TASK REQUIREMENTS: In the records below, find the line holding "### Firebase Notifications" and the line holding "A fragment can contain nested". Set down both, with every line between them, exactly.

RECORDS SHOWN:
------------------------------------
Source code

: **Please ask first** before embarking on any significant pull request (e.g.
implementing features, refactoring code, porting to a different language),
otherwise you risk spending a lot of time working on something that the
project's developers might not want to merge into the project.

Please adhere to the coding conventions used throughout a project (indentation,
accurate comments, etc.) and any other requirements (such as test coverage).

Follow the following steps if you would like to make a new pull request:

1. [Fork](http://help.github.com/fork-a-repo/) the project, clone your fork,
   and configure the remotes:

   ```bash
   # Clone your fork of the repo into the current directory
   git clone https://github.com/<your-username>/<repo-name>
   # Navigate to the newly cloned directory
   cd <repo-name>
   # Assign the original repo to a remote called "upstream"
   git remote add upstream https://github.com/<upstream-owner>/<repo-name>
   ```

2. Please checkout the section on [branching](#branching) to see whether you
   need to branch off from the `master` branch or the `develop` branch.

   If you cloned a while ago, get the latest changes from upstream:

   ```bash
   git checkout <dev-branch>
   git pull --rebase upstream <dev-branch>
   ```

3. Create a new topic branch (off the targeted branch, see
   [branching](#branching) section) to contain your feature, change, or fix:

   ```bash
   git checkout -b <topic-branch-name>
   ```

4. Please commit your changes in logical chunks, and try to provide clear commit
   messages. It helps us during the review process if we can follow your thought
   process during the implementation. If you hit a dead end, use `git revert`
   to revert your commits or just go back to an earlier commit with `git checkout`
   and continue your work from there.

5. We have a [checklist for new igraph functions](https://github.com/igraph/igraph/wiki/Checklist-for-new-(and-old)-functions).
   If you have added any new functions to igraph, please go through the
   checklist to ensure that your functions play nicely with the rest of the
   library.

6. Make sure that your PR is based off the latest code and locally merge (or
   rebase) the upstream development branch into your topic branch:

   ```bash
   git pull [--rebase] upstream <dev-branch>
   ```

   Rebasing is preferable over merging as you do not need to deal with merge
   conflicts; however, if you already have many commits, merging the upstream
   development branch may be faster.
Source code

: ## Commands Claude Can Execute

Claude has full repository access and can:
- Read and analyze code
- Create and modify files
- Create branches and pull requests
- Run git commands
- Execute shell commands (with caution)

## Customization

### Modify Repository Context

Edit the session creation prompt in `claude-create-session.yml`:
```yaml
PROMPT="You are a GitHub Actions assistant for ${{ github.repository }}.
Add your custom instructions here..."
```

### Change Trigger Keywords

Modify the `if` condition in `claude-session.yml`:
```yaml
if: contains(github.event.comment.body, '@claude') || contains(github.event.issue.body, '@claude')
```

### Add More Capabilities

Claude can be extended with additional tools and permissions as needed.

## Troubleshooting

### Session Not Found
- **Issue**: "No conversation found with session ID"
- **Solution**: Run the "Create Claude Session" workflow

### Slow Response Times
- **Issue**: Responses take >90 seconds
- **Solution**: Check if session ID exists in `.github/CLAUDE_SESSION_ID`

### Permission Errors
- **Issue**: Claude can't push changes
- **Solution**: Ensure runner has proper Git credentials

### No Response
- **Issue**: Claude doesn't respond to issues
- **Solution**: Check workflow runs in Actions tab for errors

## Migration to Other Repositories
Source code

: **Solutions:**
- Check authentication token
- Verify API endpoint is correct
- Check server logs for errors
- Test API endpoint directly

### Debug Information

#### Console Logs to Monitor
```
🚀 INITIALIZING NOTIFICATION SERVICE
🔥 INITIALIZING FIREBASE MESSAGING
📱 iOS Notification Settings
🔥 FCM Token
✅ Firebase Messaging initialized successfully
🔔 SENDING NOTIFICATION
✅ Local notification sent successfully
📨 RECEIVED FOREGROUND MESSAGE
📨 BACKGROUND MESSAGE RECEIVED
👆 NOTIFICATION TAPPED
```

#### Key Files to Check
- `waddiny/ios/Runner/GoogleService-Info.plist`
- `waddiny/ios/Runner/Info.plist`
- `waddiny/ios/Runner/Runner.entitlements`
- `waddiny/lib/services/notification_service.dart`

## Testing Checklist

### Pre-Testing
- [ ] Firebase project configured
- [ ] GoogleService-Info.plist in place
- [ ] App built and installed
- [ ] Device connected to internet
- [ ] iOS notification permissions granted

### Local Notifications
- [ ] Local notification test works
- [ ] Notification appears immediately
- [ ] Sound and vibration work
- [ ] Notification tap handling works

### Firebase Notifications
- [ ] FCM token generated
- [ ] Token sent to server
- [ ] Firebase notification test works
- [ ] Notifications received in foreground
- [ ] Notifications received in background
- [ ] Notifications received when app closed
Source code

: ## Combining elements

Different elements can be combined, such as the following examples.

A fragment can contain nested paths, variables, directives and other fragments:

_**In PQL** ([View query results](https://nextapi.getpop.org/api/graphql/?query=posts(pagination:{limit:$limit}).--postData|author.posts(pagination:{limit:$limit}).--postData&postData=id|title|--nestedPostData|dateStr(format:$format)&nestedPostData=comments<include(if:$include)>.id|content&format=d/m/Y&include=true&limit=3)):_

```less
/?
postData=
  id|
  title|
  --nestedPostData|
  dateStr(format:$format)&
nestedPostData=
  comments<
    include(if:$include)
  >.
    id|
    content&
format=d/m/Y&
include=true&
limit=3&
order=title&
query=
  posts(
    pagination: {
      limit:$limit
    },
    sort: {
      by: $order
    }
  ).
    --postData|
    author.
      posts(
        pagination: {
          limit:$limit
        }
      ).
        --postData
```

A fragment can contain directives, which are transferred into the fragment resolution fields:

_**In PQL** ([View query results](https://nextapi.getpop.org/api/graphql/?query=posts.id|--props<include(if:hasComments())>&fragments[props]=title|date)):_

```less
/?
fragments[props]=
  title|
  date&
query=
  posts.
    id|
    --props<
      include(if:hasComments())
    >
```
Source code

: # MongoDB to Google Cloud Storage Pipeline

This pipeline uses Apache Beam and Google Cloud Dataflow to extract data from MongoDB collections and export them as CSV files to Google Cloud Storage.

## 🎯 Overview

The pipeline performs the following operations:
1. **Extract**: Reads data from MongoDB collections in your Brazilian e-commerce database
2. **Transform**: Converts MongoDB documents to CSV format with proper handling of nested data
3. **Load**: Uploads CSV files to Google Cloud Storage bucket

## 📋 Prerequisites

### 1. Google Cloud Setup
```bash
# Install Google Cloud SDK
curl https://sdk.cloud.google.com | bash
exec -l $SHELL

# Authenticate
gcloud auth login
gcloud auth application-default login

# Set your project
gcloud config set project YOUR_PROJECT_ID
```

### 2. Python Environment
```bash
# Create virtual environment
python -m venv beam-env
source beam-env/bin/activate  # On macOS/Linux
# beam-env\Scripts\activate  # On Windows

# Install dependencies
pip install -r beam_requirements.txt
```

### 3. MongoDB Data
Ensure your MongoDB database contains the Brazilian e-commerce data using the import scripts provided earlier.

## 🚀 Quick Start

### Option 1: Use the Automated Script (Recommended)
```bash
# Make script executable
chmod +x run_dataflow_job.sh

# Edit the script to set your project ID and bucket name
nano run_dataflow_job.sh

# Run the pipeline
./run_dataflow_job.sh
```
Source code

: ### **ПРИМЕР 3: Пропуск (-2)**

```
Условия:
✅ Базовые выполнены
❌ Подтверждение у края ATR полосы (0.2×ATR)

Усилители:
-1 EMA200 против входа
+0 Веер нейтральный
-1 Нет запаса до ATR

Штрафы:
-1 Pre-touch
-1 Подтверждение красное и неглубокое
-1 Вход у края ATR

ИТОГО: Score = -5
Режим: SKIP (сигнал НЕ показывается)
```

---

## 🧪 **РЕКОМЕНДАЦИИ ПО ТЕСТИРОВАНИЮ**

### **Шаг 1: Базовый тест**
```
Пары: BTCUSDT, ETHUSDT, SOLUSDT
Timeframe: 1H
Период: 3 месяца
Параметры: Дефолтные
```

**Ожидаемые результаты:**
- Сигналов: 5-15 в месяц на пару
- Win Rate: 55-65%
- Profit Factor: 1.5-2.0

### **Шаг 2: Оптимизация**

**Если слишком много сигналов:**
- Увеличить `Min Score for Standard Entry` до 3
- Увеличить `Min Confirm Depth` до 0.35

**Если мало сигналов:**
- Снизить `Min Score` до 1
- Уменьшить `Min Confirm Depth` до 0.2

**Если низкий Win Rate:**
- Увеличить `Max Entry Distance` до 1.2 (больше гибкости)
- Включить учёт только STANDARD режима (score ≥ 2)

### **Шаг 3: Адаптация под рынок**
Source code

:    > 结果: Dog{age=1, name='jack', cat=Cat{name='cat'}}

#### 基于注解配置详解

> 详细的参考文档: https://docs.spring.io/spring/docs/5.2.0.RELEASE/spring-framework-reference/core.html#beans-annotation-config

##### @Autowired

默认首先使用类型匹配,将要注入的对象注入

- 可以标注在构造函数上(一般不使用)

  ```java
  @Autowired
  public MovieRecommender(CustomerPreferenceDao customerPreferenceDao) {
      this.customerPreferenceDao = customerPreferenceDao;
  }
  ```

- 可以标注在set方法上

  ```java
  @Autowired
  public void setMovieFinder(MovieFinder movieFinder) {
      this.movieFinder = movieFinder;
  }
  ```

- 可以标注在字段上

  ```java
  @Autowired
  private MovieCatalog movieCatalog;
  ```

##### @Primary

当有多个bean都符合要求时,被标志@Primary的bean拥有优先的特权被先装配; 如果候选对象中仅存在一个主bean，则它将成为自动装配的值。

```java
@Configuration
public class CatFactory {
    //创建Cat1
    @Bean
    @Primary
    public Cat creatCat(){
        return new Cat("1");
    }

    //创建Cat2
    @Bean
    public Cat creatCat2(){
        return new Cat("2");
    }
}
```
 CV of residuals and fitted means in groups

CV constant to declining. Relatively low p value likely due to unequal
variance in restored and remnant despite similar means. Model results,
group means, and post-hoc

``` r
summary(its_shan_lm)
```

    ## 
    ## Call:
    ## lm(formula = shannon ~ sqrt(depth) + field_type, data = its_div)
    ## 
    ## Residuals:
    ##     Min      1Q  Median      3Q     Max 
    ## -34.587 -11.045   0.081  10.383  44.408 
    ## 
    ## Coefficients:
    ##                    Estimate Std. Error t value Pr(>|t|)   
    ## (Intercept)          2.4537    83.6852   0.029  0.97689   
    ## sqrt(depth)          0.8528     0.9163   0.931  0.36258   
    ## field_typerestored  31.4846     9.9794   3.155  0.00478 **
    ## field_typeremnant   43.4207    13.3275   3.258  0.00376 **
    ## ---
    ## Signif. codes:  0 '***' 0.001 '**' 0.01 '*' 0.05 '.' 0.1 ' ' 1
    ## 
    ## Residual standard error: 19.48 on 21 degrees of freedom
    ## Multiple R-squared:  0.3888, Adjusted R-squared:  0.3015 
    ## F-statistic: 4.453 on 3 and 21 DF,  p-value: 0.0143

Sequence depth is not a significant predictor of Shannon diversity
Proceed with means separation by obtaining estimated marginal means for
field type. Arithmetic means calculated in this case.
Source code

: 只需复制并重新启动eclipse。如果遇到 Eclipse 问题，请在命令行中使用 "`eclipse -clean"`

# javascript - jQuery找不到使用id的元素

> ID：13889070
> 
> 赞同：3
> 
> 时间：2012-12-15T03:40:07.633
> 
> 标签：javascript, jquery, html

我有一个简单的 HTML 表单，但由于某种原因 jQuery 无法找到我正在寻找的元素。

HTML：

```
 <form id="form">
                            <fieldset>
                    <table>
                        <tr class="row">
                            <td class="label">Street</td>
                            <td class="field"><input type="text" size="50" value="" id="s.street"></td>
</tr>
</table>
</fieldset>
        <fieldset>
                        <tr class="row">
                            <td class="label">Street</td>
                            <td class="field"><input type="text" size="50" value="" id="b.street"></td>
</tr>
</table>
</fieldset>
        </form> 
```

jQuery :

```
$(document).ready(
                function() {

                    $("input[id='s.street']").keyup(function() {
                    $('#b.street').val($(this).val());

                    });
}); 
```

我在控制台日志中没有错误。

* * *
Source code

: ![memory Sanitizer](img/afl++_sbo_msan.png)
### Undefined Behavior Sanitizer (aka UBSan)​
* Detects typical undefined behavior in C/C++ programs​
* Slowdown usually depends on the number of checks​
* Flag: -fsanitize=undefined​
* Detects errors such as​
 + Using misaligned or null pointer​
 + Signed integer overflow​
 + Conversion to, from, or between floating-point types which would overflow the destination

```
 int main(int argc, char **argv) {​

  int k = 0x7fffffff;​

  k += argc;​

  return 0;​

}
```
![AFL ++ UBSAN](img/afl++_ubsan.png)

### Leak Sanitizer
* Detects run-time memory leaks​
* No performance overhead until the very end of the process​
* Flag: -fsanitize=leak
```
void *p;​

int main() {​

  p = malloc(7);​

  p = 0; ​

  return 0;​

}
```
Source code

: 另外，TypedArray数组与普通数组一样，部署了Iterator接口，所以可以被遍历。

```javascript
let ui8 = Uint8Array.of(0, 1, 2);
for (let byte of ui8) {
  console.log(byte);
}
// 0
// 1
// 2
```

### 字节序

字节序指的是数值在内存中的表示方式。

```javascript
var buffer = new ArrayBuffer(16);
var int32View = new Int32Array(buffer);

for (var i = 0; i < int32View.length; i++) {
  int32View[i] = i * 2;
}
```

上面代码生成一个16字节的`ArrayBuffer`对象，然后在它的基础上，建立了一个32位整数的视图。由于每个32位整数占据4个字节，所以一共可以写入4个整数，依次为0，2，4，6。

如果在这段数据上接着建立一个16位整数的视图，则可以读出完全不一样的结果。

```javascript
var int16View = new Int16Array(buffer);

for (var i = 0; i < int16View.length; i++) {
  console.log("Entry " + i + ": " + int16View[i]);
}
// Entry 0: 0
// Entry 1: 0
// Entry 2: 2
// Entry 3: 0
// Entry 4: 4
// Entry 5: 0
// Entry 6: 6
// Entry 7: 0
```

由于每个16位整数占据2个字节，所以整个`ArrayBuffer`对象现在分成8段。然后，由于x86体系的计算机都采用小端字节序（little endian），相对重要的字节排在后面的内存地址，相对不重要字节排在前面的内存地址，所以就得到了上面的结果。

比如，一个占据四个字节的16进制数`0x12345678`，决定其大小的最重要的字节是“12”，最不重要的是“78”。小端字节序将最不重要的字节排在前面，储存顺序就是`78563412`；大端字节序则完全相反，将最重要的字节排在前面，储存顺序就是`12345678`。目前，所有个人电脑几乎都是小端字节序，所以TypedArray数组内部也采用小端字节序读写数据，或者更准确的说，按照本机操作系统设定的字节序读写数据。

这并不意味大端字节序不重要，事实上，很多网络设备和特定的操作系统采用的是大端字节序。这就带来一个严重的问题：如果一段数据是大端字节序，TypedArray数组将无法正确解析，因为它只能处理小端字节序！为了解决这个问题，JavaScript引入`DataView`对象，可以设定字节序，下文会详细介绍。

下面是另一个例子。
------------------------------------
OUTPUT OF THE EXERCISE:
### Firebase Notifications
- [ ] FCM token generated
- [ ] Token sent to server
- [ ] Firebase notification test works
- [ ] Notifications received in foreground
- [ ] Notifications received in background
- [ ] Notifications received when app closed
Source code

: ## Combining elements

Different elements can be combined, such as the following examples.

A fragment can contain nested paths, variables, directives and other fragments:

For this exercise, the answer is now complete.